We can only improve the lives of our members, like those planning stike action at McDonalds, through solidarity.

The campaign to defend and extend free movement – highlighted by the launch of the Labour Campaign for Free Movement this month – is being seen in some circles as a back door strategy to re-run the EU referendum. If that was truly the case, then I don't think Unions like mine (the BFAWU) would be involved, especially as we campaigned to leave the EU ourselves.

In stark contrast to the rhetoric used by many sections of the Leave campaign, our argument wasn’t driven by fear and paranoia about migrant workers. A good number of the BFAWU’s membership is made up of workers not just from the EU, but from all corners of the world. They make a positive contribution to the industry that we represent. These people make a far larger and important contribution to our society and our communities than the wealthy Brexiteers, who sought to do nothing other than de-humanise them, cheered along by a rabid, right-wing press. 

Those who are calling for end to freedom of movement fail to realise that it’s people, rather than land and borders that makes the world we live in. Division works only in the interest of those that want to hold power, control, influence and wealth. Unfortunately, despite a rich history in terms of where division leads us, a good chunk of the UK population still falls for it. We believe that those who live and work here or in other countries should have their skills recognised and enjoy the same rights as those born in that country, including the democratic right to vote. 

Workers born outside of the UK contribute more than £328 million to the UK economy every day. Our NHS depends on their labour in order to keep it running; the leisure and hospitality industries depend on them in order to function; the food industry (including farming to a degree) is often propped up by their work.

The real architects of our misery and hardship reside in Westminster. It is they who introduced legislation designed to allow bosses to act with impunity and pay poverty wages.
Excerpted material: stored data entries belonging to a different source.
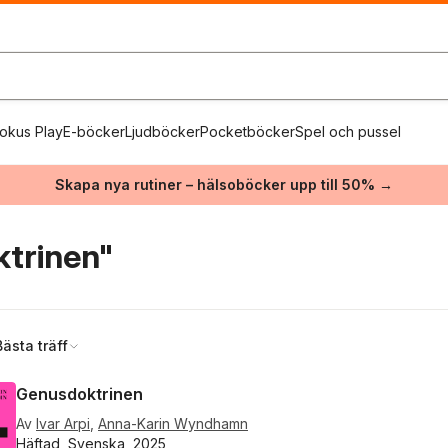
okus Play
E-böcker
Ljudböcker
Pocketböcker
Spel och pussel
Skapa nya rutiner – hälsoböcker upp till 50% →
trinen"
Bästa träff
Genusdoktrinen
Av
Ivar Arpi
,
Anna-Karin Wyndhamn
Häftad, Svenska, 2025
The only way we can really improve our lives is not as some would have you believe, by blaming other poor workers from other countries, it is through standing together in solidarity. By organising and combining that we become stronger as our fabulous members are showing through their decision to ballot for strike action in McDonalds.

Our members in McDonalds are both born in the UK and outside the UK, and where the bosses have separated groups of workers by pitting certain nationalities against each other, the workers organised have stood together and fought to win change for all, even organising themed social events to welcome each other in the face of the bosses ‘attempts to create divisions in the workplace.
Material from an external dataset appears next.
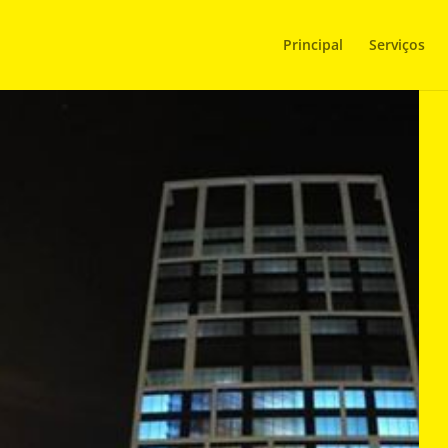
Principal
Serviços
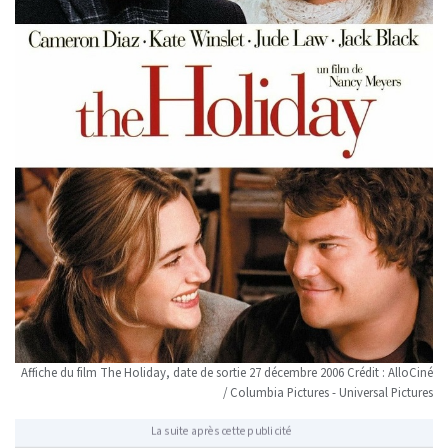
Affiche du film The Holiday, date de sortie 27 décembre 2006 Crédit : AlloCiné
/ Columbia Pictures - Universal Pictures
La suite après cette publicité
Our union has held the long term view that we should have a planned economy with an ability to own and control the means of production. Our members saw the EU as a gravy train, working in the interests of wealthy elites and industrial scale tax avoidance. They felt that leaving the EU would give the UK the best opportunity to renationalise our key industries and begin a programme of manufacturing on a scale that would allow us to be self-sufficient and independent while enjoying solid trading relationships with other countries. Obviously, a key component in terms of facilitating this is continued freedom of movement.

Many of our members come from communities that voted to leave the EU. They are a reflection of real life that the movers and shakers in both the Leave and Remain campaigns took for granted. We weren’t surprised by the outcome of the EU referendum; after decades of politicians heaping blame on the EU for everything from the shape of fruit to personal hardship, what else could we possibly expect? However, we cannot allow migrant labour to remain as a political football to give succour to the prejudices of the uninformed. Given the same rights and freedoms as UK citizens, foreign workers have the ability to ensure that the UK actually makes a success of Brexit, one that benefits the many, rather than the few.

Ian Hodon is President of the Bakers and Allied Food Workers Union and founding signatory of the Labour Campaign for Free Movement.